→ **INPUT DATA**
Content starts

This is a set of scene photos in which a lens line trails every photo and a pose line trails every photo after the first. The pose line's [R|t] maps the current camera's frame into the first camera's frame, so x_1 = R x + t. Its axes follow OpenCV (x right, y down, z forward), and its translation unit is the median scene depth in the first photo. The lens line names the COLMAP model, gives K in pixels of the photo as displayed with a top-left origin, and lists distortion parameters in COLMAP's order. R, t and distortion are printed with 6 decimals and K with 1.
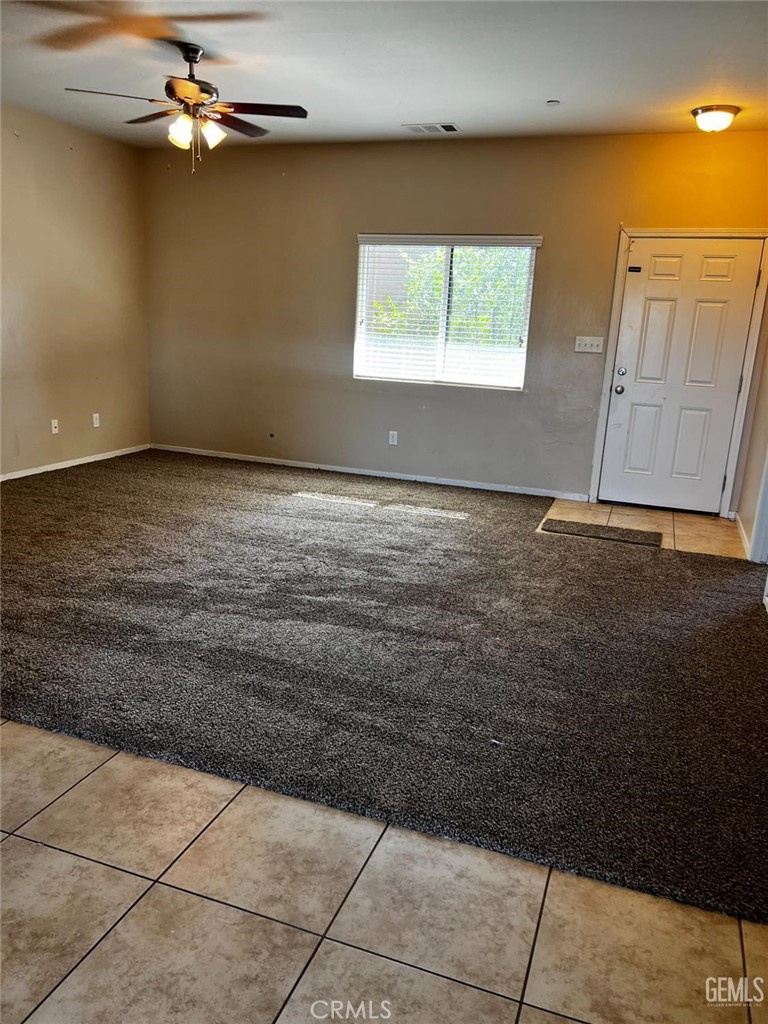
lens RADIAL K [[771.1, 0, 384.0], [0, 771.1, 512.0], [0, 0, 1]] dist [0.087601, -0.149121]
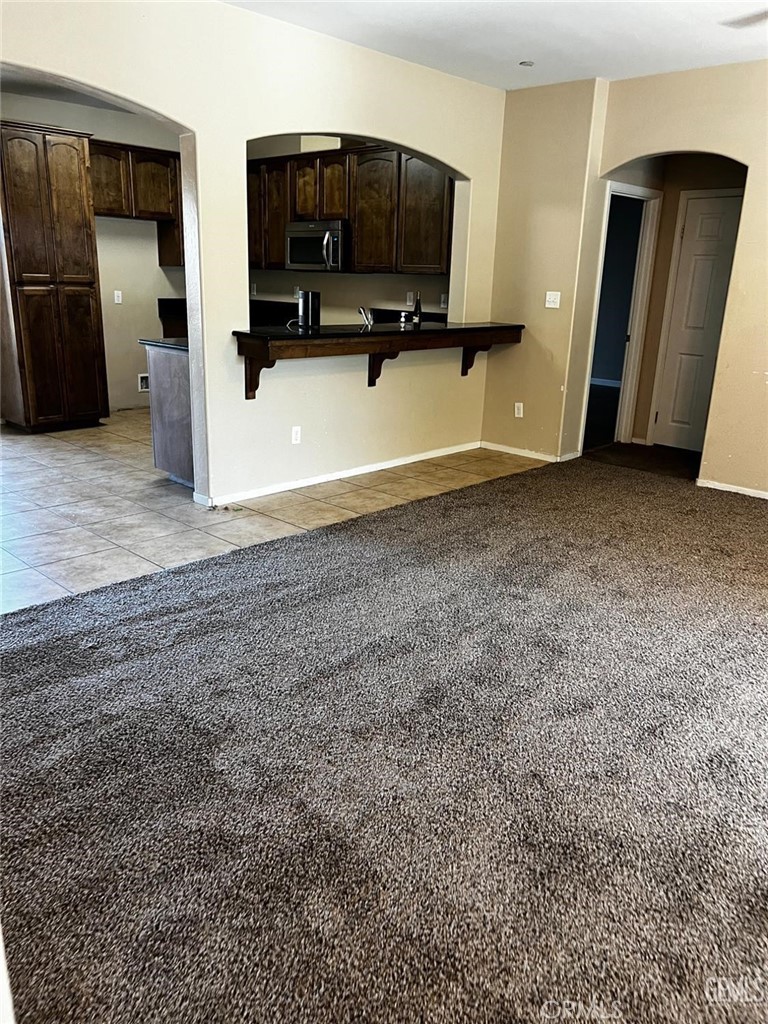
lens RADIAL K [[771.1, 0, 384.0], [0, 771.1, 512.0], [0, 0, 1]] dist [0.087601, -0.149121]
pose [[-0.403136, 0.205004, -0.891883, 0.636228], [-0.272905, 0.903311, 0.330986, -0.249606], [0.873501, 0.376832, -0.308210, 1.119550]]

Content ends

→ **WORK INSTRUCTIONS**
Copy all of the data above word for word, omitting the pictures.

→ **THE COMPLETED TASK**
This is a set of scene photos in which a lens line trails every photo and a pose line trails every photo after the first. The pose line's [R|t] maps the current camera's frame into the first camera's frame, so x_1 = R x + t. Its axes follow OpenCV (x right, y down, z forward), and its translation unit is the median scene depth in the first photo. The lens line names the COLMAP model, gives K in pixels of the photo as displayed with a top-left origin, and lists distortion parameters in COLMAP's order. R, t and distortion are printed with 6 decimals and K with 1.
lens RADIAL K [[771.1, 0, 384.0], [0, 771.1, 512.0], [0, 0, 1]] dist [0.087601, -0.149121]
lens RADIAL K [[771.1, 0, 384.0], [0, 771.1, 512.0], [0, 0, 1]] dist [0.087601, -0.149121]
pose [[-0.403136, 0.205004, -0.891883, 0.636228], [-0.272905, 0.903311, 0.330986, -0.249606], [0.873501, 0.376832, -0.308210, 1.119550]]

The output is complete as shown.